Beer Hall Putsch
The Beer Hall Putsch or Munich Putsch was a failed attempt by the German National Socialist (Nazi) Party to seize power, first of the Bavarian and then the German federal government on 8-9 November 1923. The coup, led by Adolf Hitler (1889-1945), failed because other right-wing politicians, the police, and the army did not give their support.
The Nazis & the Crisis of 1923
Hitler became leader of the Munich-based NSDAP (National Socialist German Workers' Party) in 1921, taking over from Anton Drexler (1884-1942). The party was neither socialist nor at all interested in workers, but Hitler had chosen the name to give his ultra-nationalist party as wide an appeal as possible. Known as the Nazi Party, it was also vehemently anti-Semitic and against the German establishment, which it saw as the root of all ills, everything from the signing of the humiliating Treaty of Versailles which formally closed the First World War (1914-18) to hyperinflation. The Weimar Republic, as Germany was now known, was beset by weak coalition governments, which struggled to cope with a series of severe post-war challenges. By 1923, the Nazi Party had over 55,000 members, although this was much fewer than the Social Democratic Party, for example, which had 1.2 million members.

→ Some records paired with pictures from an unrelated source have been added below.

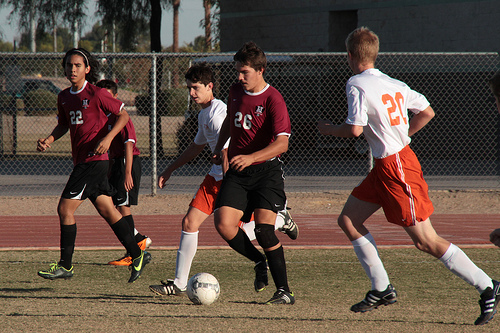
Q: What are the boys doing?
A: Playing soccer.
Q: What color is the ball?
A: White.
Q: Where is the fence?
A: Behind the boys.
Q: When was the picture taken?
A: Daytime.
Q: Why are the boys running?
A: Playing soccer.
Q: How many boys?
A: 5.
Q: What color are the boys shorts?
A: Orange.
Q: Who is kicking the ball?
A: The boy.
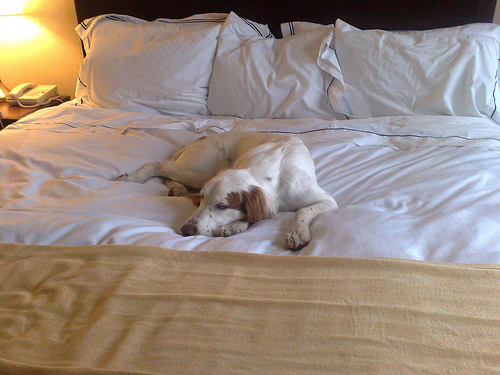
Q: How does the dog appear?
A: Sleepy.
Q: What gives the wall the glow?
A: Lamp.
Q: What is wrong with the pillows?
A: Wrinkled.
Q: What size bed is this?
A: King.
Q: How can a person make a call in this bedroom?
A: Use the phone.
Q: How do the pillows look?
A: Fluffy.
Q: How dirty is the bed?
A: It is clean.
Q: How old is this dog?
A: Senior.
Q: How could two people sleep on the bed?
A: Move the dog.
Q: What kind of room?
A: A bedroom.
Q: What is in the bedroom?
A: A bed.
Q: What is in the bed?
A: A dog.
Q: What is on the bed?
A: Sheets.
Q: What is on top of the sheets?
A: A blanket.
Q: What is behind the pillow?
A: A headboard.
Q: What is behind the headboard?
A: A wall.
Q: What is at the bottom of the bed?
A: A blanket.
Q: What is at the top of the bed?
A: Pillows.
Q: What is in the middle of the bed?
A: Dog.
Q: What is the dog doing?
A: Sleeping.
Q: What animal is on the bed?
A: Dog.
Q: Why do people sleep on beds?
A: Comfort.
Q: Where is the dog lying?
A: On the bed.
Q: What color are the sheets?
A: White.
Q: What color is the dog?
A: White.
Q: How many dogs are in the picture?
A: One.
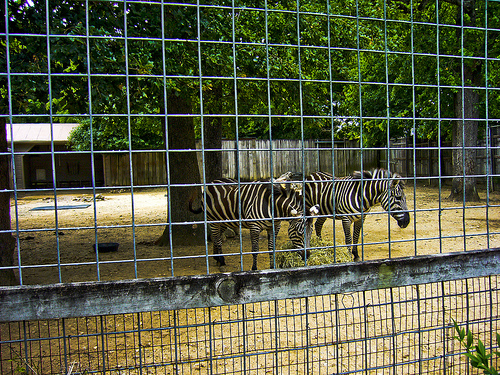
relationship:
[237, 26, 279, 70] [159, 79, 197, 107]
leaves on a branch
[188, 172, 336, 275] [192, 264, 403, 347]
zebra on a ground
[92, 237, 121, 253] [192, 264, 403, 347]
container on ground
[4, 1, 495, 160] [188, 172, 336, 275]
fence behind zebra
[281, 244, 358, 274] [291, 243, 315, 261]
grass for feeding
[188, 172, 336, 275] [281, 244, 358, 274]
zebra feeding on grass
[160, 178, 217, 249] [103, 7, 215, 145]
trunk of a tree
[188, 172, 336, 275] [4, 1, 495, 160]
zebra are standing behind fence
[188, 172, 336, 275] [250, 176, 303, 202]
zebra has short hair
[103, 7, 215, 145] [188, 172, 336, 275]
tree behind zebra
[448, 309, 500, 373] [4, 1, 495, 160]
plant outside fence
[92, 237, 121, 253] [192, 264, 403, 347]
bowl on ground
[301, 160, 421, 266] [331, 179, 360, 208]
zebra has black stripes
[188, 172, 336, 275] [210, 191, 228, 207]
zebra has white stripes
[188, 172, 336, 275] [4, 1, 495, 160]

In the summer of 1923, the German government was in the middle of yet another crisis. France had invaded parts of the heavily industrialised Ruhr in western Germany in order to force the country to make good on its obligations to pay France war reparations. The government declared a state of emergency, and the army was given chief executive power. In Munich, the leader of the local government, Gustav Ritter von Kahr (1862-1934), the local army chief, and the chief of the police force were all given extraordinary powers to deal with the crisis. All were right-wing in political orientation, and Hitler saw this as an opportunity to take power, or, even better, to force an invitation to take power from what he considered like-minded politicians and army figures. Hitler ultimately intended to march on Berlin, much like the Italian fascist dictator Benito Mussolini (1883-1945) had marched on Rome to seize power in October 1922 (when the Italian king felt obliged to invite him to power). First, Hitler would deal with Munich, and his primary weapon would be his own paramilitary followers.
The Nazis used a paramilitary group, the SA (Sturmabteilung) stormtroopers, to frequently rough up the political opposition and generally strut about looking important. The SA, led by Ernst Röhm (1887-1934), even became too powerful for Hitler's liking, and so he created his own personal bodyguard called the Stosstrupp-Hitler (Hitler Shock Troop). Stosstrupp members included Julius Schreck (1898-1936), Joseph Berchtold (1897-1962), Ulrich Graf (1878-1950), Hermann Göring (1893-1946), and Rudolf Hess (1894-1987). Other key supporters of Hitler included General Erich Ludendorff (1865-1937), the WWI veteran who had found himself out of favour with the Weimar establishment ever since the armistice. Hitler hoped General Ludendorff would be a respectable figurehead for a Nazi-driven coup d'etat.